WORK REQUIRED
Every line below that carries the word "world" needs to be copied.
--- SOURCE MATERIAL ---
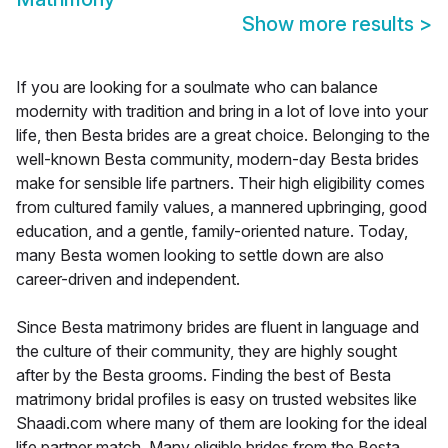
Show more results
>
If you are looking for a soulmate who can balance
modernity with tradition and bring in a lot of love into your
life, then Besta brides are a great choice. Belonging to the
well-known Besta community, modern-day Besta brides
make for sensible life partners. Their high eligibility comes
from cultured family values, a mannered upbringing, good
education, and a gentle, family-oriented nature. Today,
many Besta women looking to settle down are also
career-driven and independent.
Since Besta matrimony brides are fluent in language and
the culture of their community, they are highly sought
after by the Besta grooms. Finding the best of Besta
matrimony bridal profiles is easy on trusted websites like
Shaadi.com where many of them are looking for the ideal
life partner match. Many eligible brides from the Besta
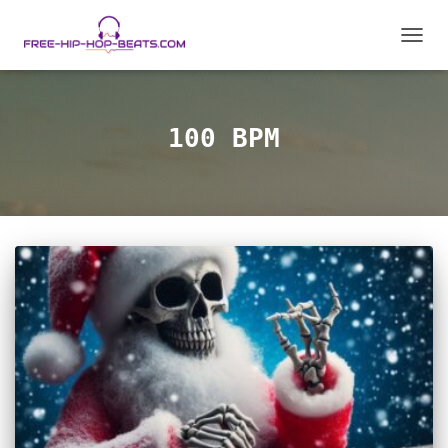
TOGGL
100 BPM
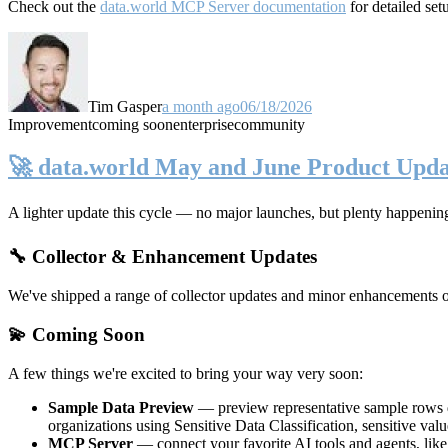
Check out the
data.world MCP Server documentation
for detailed set
Tim Gasper
a month ago
06/18/2026
Improvement
coming soon
enterprise
community
🚀 data.world May and June Product Upda
A lighter update this cycle — no major launches, but plenty happenin
🔧 Collector & Enhancement Updates
We've shipped a range of collector updates and minor enhancements ove
💫 Coming Soon
A few things we're excited to bring your way very soon:
Sample Data Preview
— preview representative sample rows di
organizations using Sensitive Data Classification, sensitive va
MCP Server
— connect your favorite AI tools and agents, lik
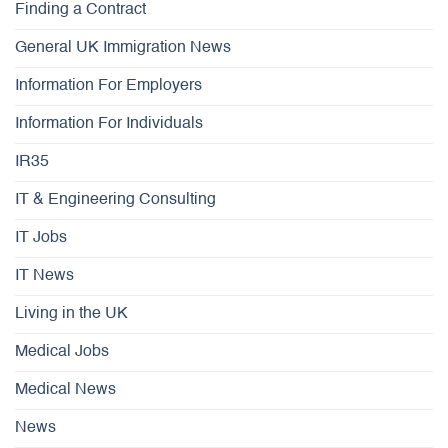
Finding a Contract
General UK Immigration News
Information For Employers
Information For Individuals
IR35
IT & Engineering Consulting
IT Jobs
IT News
Living in the UK
Medical Jobs
Medical News
News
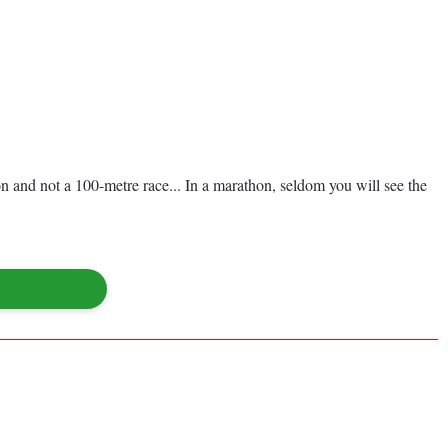
on and not a 100-metre race... In a marathon, seldom you will see the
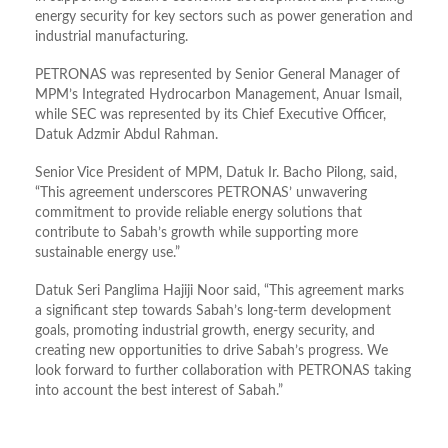
energy security for key sectors such as power generation and
industrial manufacturing.
PETRONAS was represented by Senior General Manager of
MPM’s Integrated Hydrocarbon Management, Anuar Ismail,
while SEC was represented by its Chief Executive Officer,
Datuk Adzmir Abdul Rahman.
Senior Vice President of MPM, Datuk Ir. Bacho Pilong, said,
“This agreement underscores PETRONAS’ unwavering
commitment to provide reliable energy solutions that
contribute to Sabah’s growth while supporting more
sustainable energy use.”
Datuk Seri Panglima Hajiji Noor said, “This agreement marks
a significant step towards Sabah’s long-term development
goals, promoting industrial growth, energy security, and
creating new opportunities to drive Sabah’s progress. We
look forward to further collaboration with PETRONAS taking
into account the best interest of Sabah.”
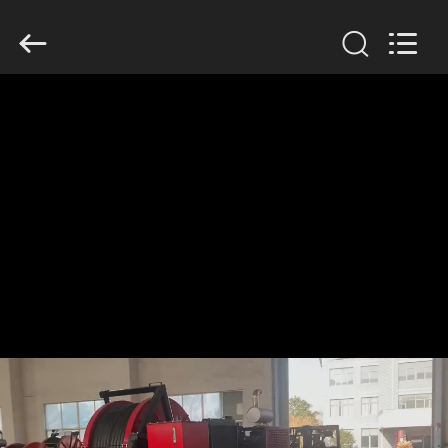
Galaxy
power
industry
limited.
All
Rights
Reserved.
HOME
PRODUCTS
ABOUT
US
FACTORY
TOUR
QUALITY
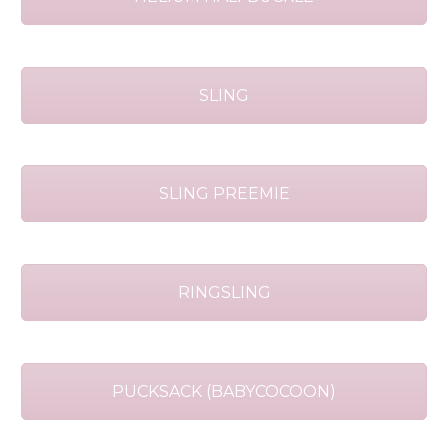
SLING
SLING PREEMIE
RINGSLING
PUCKSACK (BABYCOCOON)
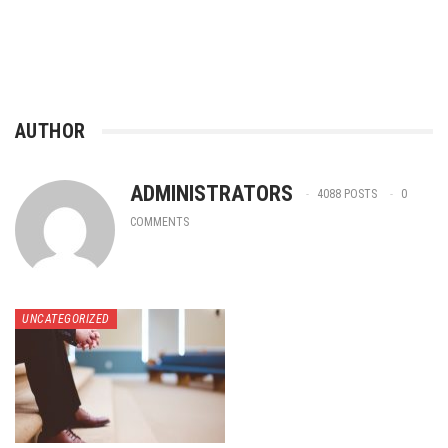
AUTHOR
ADMINISTRATORS
4088 POSTS
0
COMMENTS
UNCATEGORIZED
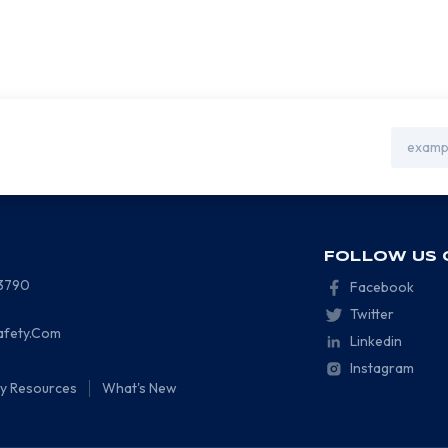
Email
Address
FOLLOW US 
-3790
Facebook
Twitter
afety.Com
Linkedin
Instagram
ty Resources
What's New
---
TASK ANSWER
data.world MCP Server documentation
🚀 data.world May and June Product Upda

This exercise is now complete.